Ю. М. Юрьев. Мои встречи с П. И. Чайковским
Когда я мысленно воскрешаю перед собой далекие дни моей юности, я с каким-то особенно светлым чувством вспоминаю свое знакомство с Петром Ильичом Чайковским.
Мне довелось только несколько раз встретиться с великим композитором. Но эти встречи, немногочисленные и мимолетные, оставили все же глубокий след в моей памяти.
Впервые я увидел Петра Ильича в московском Большом театре в ноябре 1891 года, на генеральной репетиции «Пиковой дамы»1. Мне сразу запомнился его характерный облик, проникнутый пленительным душевным изяществом и благородством; его голос — приятный низкий басок (Петр Ильич переговаривался о чем-то с дирижером оркестра Альтани). Вспоминается, почему-то, любопытная деталь — необычайно большие коробки конфет, приготовленные в подарок детям, воспитанникам театрального училища, по ходу действия участвовавшим в опере.
Познакомиться лично с композитором мне пришлось только в последний год его жизни.
Незадолго до того я кончил курс театрального училища в Москве и был принят на сцену петербургского Александрийского театра.
Одной из первых пьес, в которой мне предстояло выступить, была пьеса «Предрассудки», принадлежавшая перу Модеста Чайковского, брата композитора, впоследствии его биографа. При распределении ролей режиссура театра не могла решить, какую роль поручить мне: шел выбор между двумя персонажами— передовым студентом и аристократом, высмеиваемым в пьесе2. Чтобы прийти к окончательному решению, мне было рекомендовано посоветоваться непосредственно с автором, попросив его прослушать в моем исполнении отрывки из пьесы.
Так я и сделал. В назначенный день я был на квартире Модеста Ильича, на углу Малой Морской и Гороховой — квартире, в которой тогда жил и Петр Ильич и которой суждено было стать последним жилищем композитора.
Любезно принятый Модестом Ильичом, я объяснил ему причину своего прихода и, по его предложению, начал читать.
Только я кончил, как дверь отворилась и на пороге комнаты показалась так хорошо знакомая мне фигура Петра Ильича в сопровождении юноши в военной форме. Этот юноша был Владимир Львович Давыдов, Боб, как его звали, любимый племянник П. И. Чайковского. Мы познакомились3.
— А мы с дядей Петей подслушивали вас,— лукаво заявил Владимир Львович. — Дядя стоял на коленках и смотрел в замочную скважину...
Я был в совершенном изумлении от этого непринужденного ребячества почтенного композитора.
Завязалась беседа. Петр Ильич расспрашивал меня о моей работе в театре, о моих первых петербургских впечатлениях.

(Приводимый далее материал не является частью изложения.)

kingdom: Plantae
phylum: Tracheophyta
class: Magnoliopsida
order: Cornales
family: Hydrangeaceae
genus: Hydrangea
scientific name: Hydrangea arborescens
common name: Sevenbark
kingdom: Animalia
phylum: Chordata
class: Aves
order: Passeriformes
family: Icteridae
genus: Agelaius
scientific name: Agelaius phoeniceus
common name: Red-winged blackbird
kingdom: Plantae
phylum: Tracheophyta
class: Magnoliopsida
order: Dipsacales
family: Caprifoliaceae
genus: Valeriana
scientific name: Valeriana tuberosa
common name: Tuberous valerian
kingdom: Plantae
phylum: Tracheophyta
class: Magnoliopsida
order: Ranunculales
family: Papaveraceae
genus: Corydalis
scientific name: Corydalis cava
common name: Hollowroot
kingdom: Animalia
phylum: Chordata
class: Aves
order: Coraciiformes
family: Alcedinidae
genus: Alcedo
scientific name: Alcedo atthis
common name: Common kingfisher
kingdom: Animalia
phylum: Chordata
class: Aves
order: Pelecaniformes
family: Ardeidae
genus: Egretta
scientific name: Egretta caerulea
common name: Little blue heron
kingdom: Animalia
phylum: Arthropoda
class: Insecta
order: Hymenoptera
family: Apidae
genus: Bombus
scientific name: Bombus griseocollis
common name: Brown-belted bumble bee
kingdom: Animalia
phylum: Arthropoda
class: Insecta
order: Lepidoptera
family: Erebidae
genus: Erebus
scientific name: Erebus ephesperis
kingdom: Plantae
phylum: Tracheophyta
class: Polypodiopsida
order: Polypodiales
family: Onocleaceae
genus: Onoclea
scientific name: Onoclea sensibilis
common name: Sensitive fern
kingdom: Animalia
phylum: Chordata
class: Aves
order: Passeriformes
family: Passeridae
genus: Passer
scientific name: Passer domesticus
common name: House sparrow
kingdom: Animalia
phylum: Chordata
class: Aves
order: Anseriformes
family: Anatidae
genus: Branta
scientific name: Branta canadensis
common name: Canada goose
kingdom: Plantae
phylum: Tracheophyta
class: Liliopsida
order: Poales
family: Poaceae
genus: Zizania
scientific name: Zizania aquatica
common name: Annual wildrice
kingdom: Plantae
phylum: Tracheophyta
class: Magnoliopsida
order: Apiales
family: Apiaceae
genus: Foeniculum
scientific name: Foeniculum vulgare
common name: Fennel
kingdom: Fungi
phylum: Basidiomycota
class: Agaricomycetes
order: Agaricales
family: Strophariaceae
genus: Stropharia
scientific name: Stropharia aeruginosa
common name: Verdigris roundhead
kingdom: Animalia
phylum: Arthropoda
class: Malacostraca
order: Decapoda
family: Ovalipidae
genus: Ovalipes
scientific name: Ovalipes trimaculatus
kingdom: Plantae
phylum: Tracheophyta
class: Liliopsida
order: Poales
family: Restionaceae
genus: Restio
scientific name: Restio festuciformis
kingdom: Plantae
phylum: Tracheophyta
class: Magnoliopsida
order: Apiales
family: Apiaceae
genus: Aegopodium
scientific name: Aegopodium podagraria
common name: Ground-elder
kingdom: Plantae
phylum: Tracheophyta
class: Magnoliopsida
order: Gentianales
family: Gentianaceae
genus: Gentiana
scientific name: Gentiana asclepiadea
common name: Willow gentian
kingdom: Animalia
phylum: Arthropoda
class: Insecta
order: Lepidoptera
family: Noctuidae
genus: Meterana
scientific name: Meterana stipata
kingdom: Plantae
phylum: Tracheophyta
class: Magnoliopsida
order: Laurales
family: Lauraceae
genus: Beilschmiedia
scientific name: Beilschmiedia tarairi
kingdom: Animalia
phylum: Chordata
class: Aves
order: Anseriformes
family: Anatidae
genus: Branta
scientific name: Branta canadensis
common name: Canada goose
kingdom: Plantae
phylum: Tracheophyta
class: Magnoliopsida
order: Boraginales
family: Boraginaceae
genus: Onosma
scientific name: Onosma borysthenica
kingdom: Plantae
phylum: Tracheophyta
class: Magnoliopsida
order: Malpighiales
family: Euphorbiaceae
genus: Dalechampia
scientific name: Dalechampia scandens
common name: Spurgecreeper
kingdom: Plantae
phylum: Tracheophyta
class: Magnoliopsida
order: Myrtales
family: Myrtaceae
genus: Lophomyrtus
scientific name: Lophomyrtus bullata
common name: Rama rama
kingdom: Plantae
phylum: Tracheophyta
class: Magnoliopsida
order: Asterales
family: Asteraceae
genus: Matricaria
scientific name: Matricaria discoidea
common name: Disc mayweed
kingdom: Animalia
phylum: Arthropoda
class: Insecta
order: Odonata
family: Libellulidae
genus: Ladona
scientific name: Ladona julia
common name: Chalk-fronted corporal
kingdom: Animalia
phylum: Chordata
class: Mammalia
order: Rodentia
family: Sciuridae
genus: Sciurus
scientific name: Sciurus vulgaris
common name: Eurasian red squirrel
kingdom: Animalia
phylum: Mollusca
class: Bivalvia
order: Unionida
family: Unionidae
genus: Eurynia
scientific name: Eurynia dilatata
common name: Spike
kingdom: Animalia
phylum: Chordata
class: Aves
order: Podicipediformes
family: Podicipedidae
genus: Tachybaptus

— Посмотрите, какой у нас прекрасный вид,— с этими словами он взял меня за руку и повел на балкон. Перед нами в лучах заката вырисовывался величественный фронтон Исаакиевского собора.
Оба брата стали упрашивать меня остаться на обед. По застенчивости я упорно отказывался. Однако неотразимое радушие хозяев победило, и я вынужден был согласиться.
В столовой я познакомился с несколькими новыми для меня людьми. Это были два молодых человека, братья Литке [Александр Николаевич и Константин Николаевич], племянники Петра Ильича, известный в то время пианист Сапельников, его брат — скрипач, близкий друг Петра Ильича музыкальный критик Ларош, очаровавший меня своей живостью и остроумием.
Зашел разговор о приглашении Петра Ильича за границу для дирижирования концертом из своих произведений и его нежелании ехать. «Я согласен с тобой — ты дирижер неважный,— говорил полушутя Ларош. — Но ты ведь знаешь,— продолжал он уже серьезно,— как это важно для нашего дела, для пропаганды русской музыки. И ты обязан ехать, ты не имеешь права отказываться».